TASKS AND EXERCISES:
a - In the forum thread on command-line transposition, identify every command-line option whose name begins with "-trans".
b - Using the forum thread on command-line transposition, state why the -D1 setting need not be changed when transposing with -transke.
c - Extend the forum thread on command-line transposition from its final sentence onward.

< Back to IRCAM Forum

Transposition using command line

Hello Antoine

after the long mail of Fredric you have most of the information already, so just a few comments:

the supervp command line you learned at IRCAM is not for an old version. It is just using different options. The optimal windowsize depends on the sound materiel, I can only repeat the suggestion of Frederic to try out different commands in AS and use those settings you are happy with. Because there was the question remaining about -Afft 70. This means use an autoregressive model (lpc) for envelope estimation and use ar model order 70. In nearly all cases you get better results with -Atenv instead of lpc for envelope estimation. You have to select the maximum fundamental frequency then as order parameter, but you can do this in AS as well (process file dialog).

-FcombineMul affects filtering operations only. It’s a noop if there are no filter operations active.

As Frederic said: please be sure to activate -shape 1 only for monophonic speech and singing voice.

Now to your latest questions:

.I never obtained a command line with an understandable size of the window for example…
-M0.0227272734045982s means window size is 0.0227272734045982 seconds. Why is this not understandable?

  1. It looks like I cannot use a fundamental analysis to improve the result of the transposition, I get an error (42) (cannot find F0 data)
    sure you can, but you need to set the correct path. It is difficult to answer here, as I don’t see the command you run
  1. If I edit manually the command line from the -transke factor, how will I calculate the -D option? Because obviously, transposing the sound up or down chromatically implies stretching the sound accordingly…

Your statement “chromatically implies stretching the sound accordingly…” is not correct. -transke automatically compensates the stretching it implies and so it does not affect the duration of the sound. So if you don’t want to time stretch you don’t need to change -D1 at all. (For your information: The only transposition that does not compensate the stretching is -transnc (which means -trans with no time correction).

  1. Is it Frederic who answers me because I wrote in English? I am asking because perhaps Axel would know things that Frederic does not…and I can ask my questions in french as well…

No I prefer English. But I simply had no time reading/answering and Frederic was so kind to help out.

Best
Axel

Sorry this is misguiding:

In nearly all cases you get better results with -Atenv instead of lpc for envelope estimation.

It should be

In nearly all cases you get better results with tenv instead of lpc for envelope estimation.

If maximum f0 for your sound is 200Hz then you select tenv by means of -Afft 200Hz
So the change is only visible in the order selection.

Axel

Hello,
Thank you Axel for your explanations.
I was able to do what I wanted…except that the results are a bit surprising so I tried to explain these results…please confirm.

  1. I produced a low A (55Hz) using frequency modulation in max msp and wrote that sound to disk.

DATASET ENTRIES:

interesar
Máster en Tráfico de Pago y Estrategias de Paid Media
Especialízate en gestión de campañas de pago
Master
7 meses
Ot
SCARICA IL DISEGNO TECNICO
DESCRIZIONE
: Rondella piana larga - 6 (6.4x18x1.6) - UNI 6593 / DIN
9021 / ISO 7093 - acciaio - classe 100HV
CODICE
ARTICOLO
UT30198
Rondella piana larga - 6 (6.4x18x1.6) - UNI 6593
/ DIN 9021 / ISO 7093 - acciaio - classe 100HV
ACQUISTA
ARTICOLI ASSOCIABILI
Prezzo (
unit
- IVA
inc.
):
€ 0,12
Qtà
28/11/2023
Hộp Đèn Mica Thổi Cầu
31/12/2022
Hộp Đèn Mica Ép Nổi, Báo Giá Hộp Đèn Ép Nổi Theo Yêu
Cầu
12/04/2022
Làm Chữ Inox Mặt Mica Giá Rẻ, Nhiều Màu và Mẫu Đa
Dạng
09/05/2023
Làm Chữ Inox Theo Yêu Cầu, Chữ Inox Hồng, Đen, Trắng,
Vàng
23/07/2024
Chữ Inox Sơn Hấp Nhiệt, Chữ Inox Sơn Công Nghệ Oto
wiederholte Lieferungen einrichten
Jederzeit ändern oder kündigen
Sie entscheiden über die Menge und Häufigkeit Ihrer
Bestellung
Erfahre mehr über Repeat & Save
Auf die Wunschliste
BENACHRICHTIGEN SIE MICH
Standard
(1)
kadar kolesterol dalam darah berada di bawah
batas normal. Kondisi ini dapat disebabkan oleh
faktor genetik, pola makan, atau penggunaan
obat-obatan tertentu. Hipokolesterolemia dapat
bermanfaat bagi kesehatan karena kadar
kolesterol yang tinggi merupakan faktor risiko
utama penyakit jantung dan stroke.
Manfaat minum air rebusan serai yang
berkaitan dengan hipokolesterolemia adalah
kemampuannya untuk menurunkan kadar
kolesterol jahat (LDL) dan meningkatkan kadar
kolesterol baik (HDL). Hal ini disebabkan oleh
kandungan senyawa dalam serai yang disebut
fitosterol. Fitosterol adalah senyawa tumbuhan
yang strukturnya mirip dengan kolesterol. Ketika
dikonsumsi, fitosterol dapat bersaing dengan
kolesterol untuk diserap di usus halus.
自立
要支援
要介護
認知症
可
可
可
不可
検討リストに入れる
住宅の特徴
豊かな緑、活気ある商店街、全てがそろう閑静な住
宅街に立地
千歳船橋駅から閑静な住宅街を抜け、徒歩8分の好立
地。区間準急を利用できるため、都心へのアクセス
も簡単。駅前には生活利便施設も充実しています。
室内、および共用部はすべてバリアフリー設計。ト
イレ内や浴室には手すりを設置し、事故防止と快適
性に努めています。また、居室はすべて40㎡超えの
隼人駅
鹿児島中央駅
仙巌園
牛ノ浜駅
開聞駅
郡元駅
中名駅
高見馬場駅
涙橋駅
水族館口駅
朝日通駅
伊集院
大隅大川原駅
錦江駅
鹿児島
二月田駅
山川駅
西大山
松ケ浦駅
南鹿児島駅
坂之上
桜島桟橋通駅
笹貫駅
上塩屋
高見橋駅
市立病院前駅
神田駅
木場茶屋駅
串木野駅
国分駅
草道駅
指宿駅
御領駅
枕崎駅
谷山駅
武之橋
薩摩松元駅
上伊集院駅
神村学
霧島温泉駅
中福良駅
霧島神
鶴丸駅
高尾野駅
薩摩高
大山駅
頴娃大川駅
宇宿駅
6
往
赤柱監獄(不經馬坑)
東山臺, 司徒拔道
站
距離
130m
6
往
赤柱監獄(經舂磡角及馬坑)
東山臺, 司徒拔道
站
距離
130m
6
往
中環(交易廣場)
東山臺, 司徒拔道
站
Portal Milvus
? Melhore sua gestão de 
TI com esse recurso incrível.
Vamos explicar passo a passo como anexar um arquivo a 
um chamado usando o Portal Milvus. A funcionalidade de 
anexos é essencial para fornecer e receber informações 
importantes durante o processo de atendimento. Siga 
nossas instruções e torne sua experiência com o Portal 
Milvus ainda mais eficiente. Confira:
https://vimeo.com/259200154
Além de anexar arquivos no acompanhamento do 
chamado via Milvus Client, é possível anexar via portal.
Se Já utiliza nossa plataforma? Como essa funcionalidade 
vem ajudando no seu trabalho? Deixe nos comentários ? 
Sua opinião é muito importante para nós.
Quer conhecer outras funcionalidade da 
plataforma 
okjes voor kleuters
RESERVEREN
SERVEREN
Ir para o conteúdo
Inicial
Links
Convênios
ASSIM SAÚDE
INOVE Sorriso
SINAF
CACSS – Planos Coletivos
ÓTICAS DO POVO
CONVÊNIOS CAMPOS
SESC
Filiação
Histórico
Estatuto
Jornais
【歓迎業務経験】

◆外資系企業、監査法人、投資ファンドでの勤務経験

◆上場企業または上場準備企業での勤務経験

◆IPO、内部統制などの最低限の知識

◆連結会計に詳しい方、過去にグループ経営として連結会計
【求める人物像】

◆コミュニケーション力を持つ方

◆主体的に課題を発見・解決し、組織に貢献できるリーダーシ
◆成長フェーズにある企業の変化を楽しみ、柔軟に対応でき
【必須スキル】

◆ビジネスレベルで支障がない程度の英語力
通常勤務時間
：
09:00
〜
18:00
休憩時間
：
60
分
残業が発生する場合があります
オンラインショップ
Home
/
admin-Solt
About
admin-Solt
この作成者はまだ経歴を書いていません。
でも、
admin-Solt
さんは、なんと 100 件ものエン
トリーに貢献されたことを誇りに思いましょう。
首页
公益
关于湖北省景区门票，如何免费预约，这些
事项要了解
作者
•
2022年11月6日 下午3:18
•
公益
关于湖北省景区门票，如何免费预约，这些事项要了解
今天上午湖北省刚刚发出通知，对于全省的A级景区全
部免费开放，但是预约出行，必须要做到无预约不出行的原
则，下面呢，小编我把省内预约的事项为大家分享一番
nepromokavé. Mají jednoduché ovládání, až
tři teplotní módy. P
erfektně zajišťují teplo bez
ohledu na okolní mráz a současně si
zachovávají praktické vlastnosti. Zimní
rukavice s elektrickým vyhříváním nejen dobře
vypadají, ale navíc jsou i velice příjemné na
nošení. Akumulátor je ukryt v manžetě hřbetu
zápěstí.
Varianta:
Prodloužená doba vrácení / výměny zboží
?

ANSWERS BY TASK:
a - -transke, -transnc, -trans

b - -transke automatically compensates for the stretching that transposition implies, so it does not affect the duration of the sound. The -D1 setting therefore needs no change unless a time stretch is actually wanted.

c -
  2. I then transpose the sound up chromatically up to 3200Hz. Up to around 440Hz the transposition works well. At around 880Hz I do not hear a A anymore, I hear an A and then where the sound is loudest I hear a Bflat then back to A. Why is that? Is it because of how the ear perceives things or is it that audiosculpt cannot transpose that much?
  3. At around 1600Hz and up I hear only silence plus a low noise. I do not have an explanation for that. Perhaps the harmonic partials are too high to be treated…It takes about 50 seconds for my computer to transpose that high my 5 seconds sound.
  4. for almost all my transpositions, I need to normalize the output sound, otherwise I get clicks in the sound.
  5. I wish the output sounds’ name could be labeled automatically because naming manually 100 files in the command line is annoying (but I agree that inventing and implementing audiosculpt must be quite a bit of work also, so I should not complain ;-))

Regards,

Antoine Escudier

Hello Antoine,

Unfortunately I cannot tell you much as I don’t have the input sound you used and don’t know the command lines. I would guess that the sound has rather low bandwidth, and for these cases envelope preservation is not so appropriate. The extreme is a stationary sinusoid. Preserving the envelope of a stationary sinusoid that you transpose up will lead to silence because the envelope of a sinusoid has very small amplitude if you transpose strongly.

This however would not go well with your remarque that you need to normalise to avoid clics (clipping)? Because what I mentioned before should lead to decreasing amplitude and not to clipping. Best would be if you put your input sound somewhere to download and send here the command line that you use for example to achieve 880Hz.

  1. I understand you use the command line, there are numerous scripting languages you could use to automatically generate command lines and output file names. In a shell you could use

transp=100
while [ $transp -lt 2000 ] ; do
supervp … -S infile.wav … -transke $transp ./outdir/outfilename_$transp.wav
transp=$[$transp+100]
done

which will generate all commands and name all files reasonable. You could also use “bc” (see man bc) to calculate output
pitch and name the files according to pitch. If you want note names then you are better off using a more advanced language
as python, perl, ruby to generate names and command lines.

Best
Axel

Hello,

Attached are the sound file and the command lines.

Regards,

Antoine Escudier

FM01.txt (8.87 KB)

The sound file was not attached. I suspect the forum site prevents such attachments. Could you put it into a zip file and attach that instead?

Hello,

Here is the zipped sound file again.

Regards,

Antoine Escudier

FM01_055.aif_.zip (640 KB)

Hello Antoine,

to understand the results you have obtained you can make use of AudioSculpt to see what the different options on your command line imply.
First you have -Afft 100. This means you estimate the spectral envelope by means of an lpc with order 100. You can load the input sound into AS and make spectrogramm analysis with lpc and order 100 selecting windowsize to be 4000. This shows you the envelop that will be preserved while transposing pitch.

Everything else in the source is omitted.